Fredericksburg hosts first independent book festival for upcoming writers
By ANDREW ARENAS
In a wonderful culmination of reading and literature, the city of Fredericksburg held its very first Independent Book Festival at Riverfront Park this past Saturday from 10 a.m to 5 p.m. Writers from a broad range of genres were there to discuss their works with others, including editors, friends and readers. The goal of the event was to bring together the community of Fredericksburg and authors of the written word.
“This festival is a great opportunity to really learn and understand what the business of writing is all about,” said magazine editor and business of writing coach Chris Jones. “The overall goal of the festival is to create a space where writers can interact with readers and help spread the word on their books to the public.”
Jones started planning the event early this year and wants to have it annually moving forward. For a long time, Fredericksburg has had several music, art and restaurant festivals, but writing did not seem to get its own spotlight from the community at all.
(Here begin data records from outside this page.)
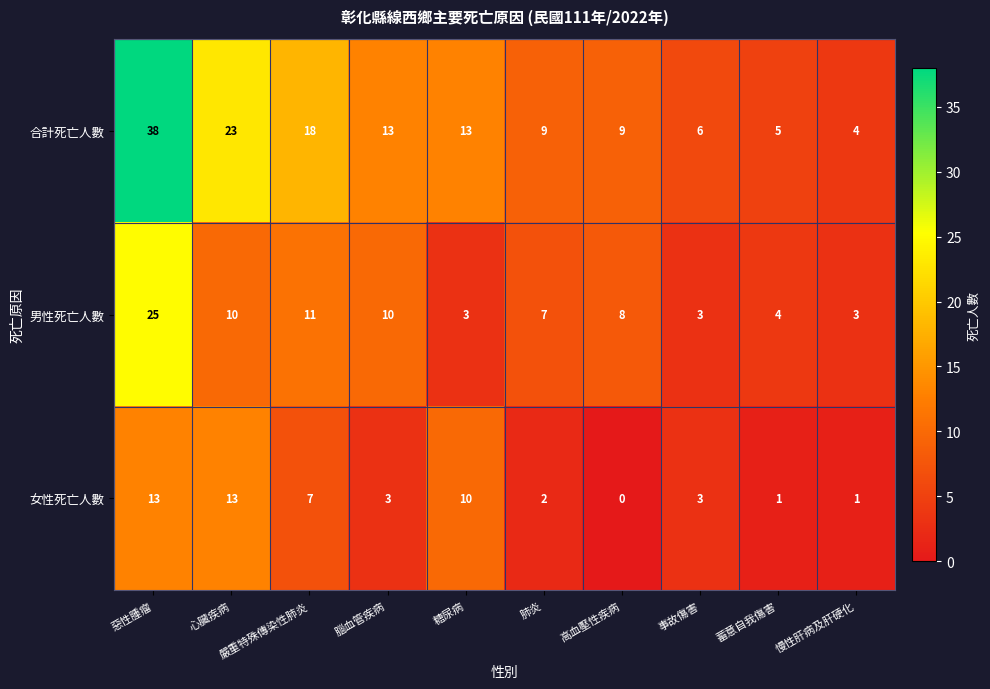

What is the maximum value shown in the chart?

38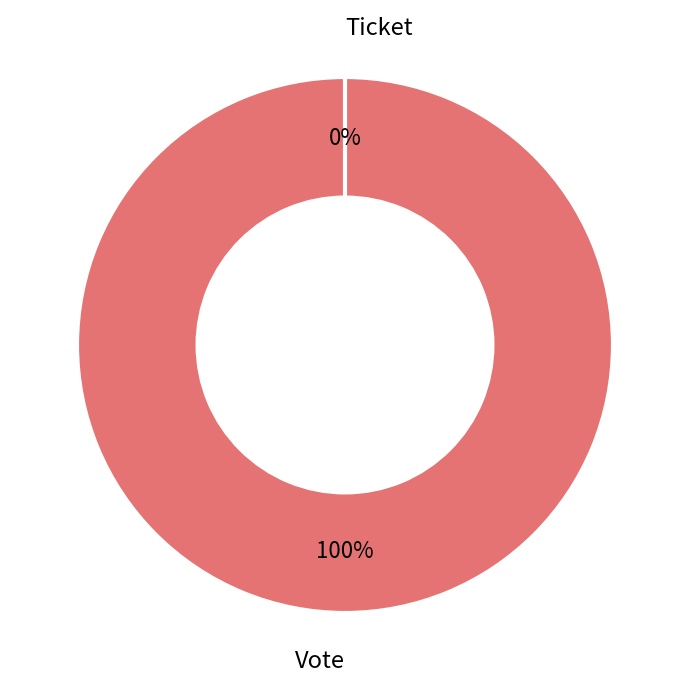

Rank the categories by value from highest to lowest.

Vote, Ticket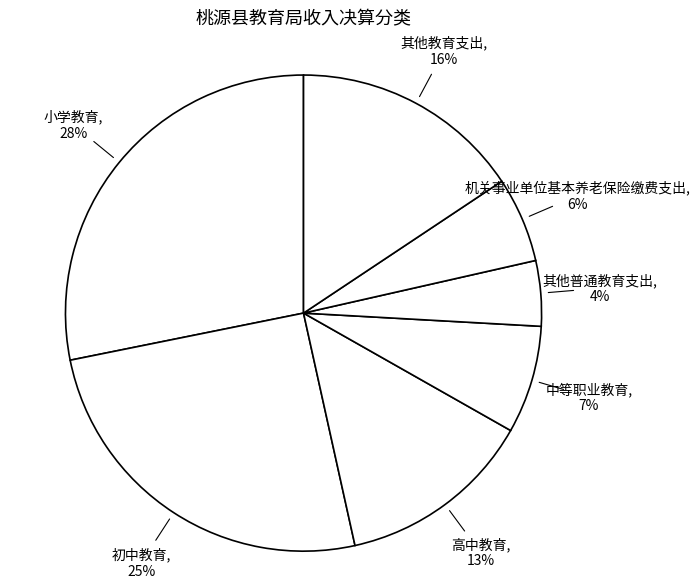

Count the number of slices in the pie.

7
Jones and his team of organizers wanted to change that by holding an event that is easily accessible for writers to display their own works.
One of the challenges that came with planning the event was making sure the word was getting out to authors. Once they got connected with the Fredericksburg library, interest from authors started growing exponentially.
There were more than 25 tables and exhibits that displayed works from writers, editors and comic book artists. From horror to children’s books, there were genres to suit everyone’s tastes. At the center of the festival, there was an author’s roundtable. This was for established authors to share their experiences in the industry as well as give advice to aspiring writers.
One of the exhibitors, Meredith R. Stoddard, a historical fiction author of “The River Maiden” expressed praise on how the event turned out.
“Writing can sometimes be such an isolating profession and it is nice that a community like Fredericksburg lets us interact with readers in a way that cannot be done anywhere else,” Stoddard said.
Stoddard writes a variety of stories ranging from historical fiction to nonfiction and romance. She, along with many of the authors present, want their works to stand out from what is a crowded space of books. Many of the authors expressed concern that the marketplace is oversaturated with works that are not good or a waste of the reader’s time.
“Events like this help direct the reader to works that are of good quality and encourages them to spread good word of mouth about an author,” Stoddard said.
Every exhibitor spoke very highly about the self-publishing model, as it is more accessible and keeps the profession of writing as a sustainable carrier. The wider distribution and exposure, as well as editing, gives writers more incentive to get their names out there to the world.